Dozens of landowners, First Nations and local governments have filed objections to the proposed route of the Trans Mountain pipeline expansion, opening up a process that could result in parts of the project being moved or further delayed.

The Canadian Energy Regulator has received about 100 applications, known as statements of opposition, since the federal government approved the pipeline expansion project for the second time in June.

The applications could result in new hearings on specific portions of the route, although Trans Mountain maintains it has built that possibility into its construction schedule and doesn’t believe the process will pose a major challenge. Trans Mountain, now a Crown corporation after the federal government purchased the pipeline last year, has already started construction at its terminal in Burnaby, B.C., and expects to begin work on some areas of the route this fall.

The Trans Mountain expansion has become a significant issue in the federal election campaign. The Conservatives under Andrew Scheer have proposed a national corridor to head off the sort of legal and regulatory setbacks that have hampered Trans Mountain, while the Justin Trudeau’s Liberals point to their purchase of the pipeline as proof that they support Alberta’s energy sector and resource development. The NDP and Greens both oppose the pipeline.

The CER, formerly known as the National Energy Board, has opened up a process for landowners to raise objections and request either a hearing or enter dispute resolution.

Landowners whose route hearings were disrupted by last year’s Federal Court of Appeal court ruling, which overturned the pipeline’s approval, must start the process over. Others who had their cases rejected or want to file new objections must demonstrate how their circumstances have “materially changed” since the last time the route was considered.

David Gray, who lives in a semi-rural area in Langley, east of Vancouver, is asking the CER to move the route or tunnel under his land to avoid ripping up a wooded section of his property.

“Once it destroyed, it doesn’t come back," Mr. Gray said in an interview. "We’re old, there’s no way we’ll be able to grow that back in our lifetime. … They’re going to leave a scar that doesn’t heal.”

Mr. Gray said Trans Mountain could address his concerns without disrupting the construction process or schedule. “I’m not trying to save the world. I’m just trying to save our place.”

Other applicants include the City of Chilliwack, B.C., and several other groups and landowners in the community, who argue the pipeline threatens local drinking water; the nearby Coldwater Indian Band, which is also concerned about drinking water; the City of Langley, which says the route would prevent future development; several companies in B.C. and Alberta that say the route threatens their businesses; and individual landowners.

Ali Hounsell, a spokeswoman for Trans Mountain, said she couldn’t predict how the CER might handle the applications, but she said the process isn’t a significant risk.

“A major shift to the route is unlikely, because the pipeline corridor is already approved,” she said.

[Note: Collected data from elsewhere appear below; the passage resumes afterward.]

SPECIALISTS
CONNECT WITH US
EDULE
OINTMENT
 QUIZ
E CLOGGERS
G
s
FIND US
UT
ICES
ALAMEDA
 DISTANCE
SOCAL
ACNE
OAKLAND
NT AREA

Ms. Hounsell noted the 100 statements of objection represent only a small fraction of the 3,200 tracts of land along the route.

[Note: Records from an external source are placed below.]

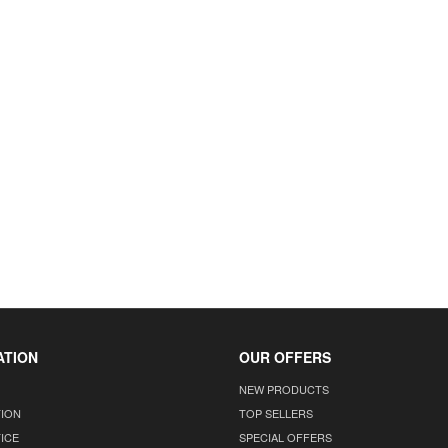
ATION
OUR OFFERS
NEW PRODUCTS
TION
TOP SELLERS
ICE
SPECIAL OFFERS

Alberta Premier Jason Kenney suggested, without evidence, that the applications were connected to what he has derided as a U.S.-funded environmental campaign to target the Alberta oil industry.

“This is just another stage in the tar sands campaign where astroturf organizations funded by foreign interests continue to try to obstruct a project that Canadians and British Columbians support by two-to-one," he told reporters in Calgary.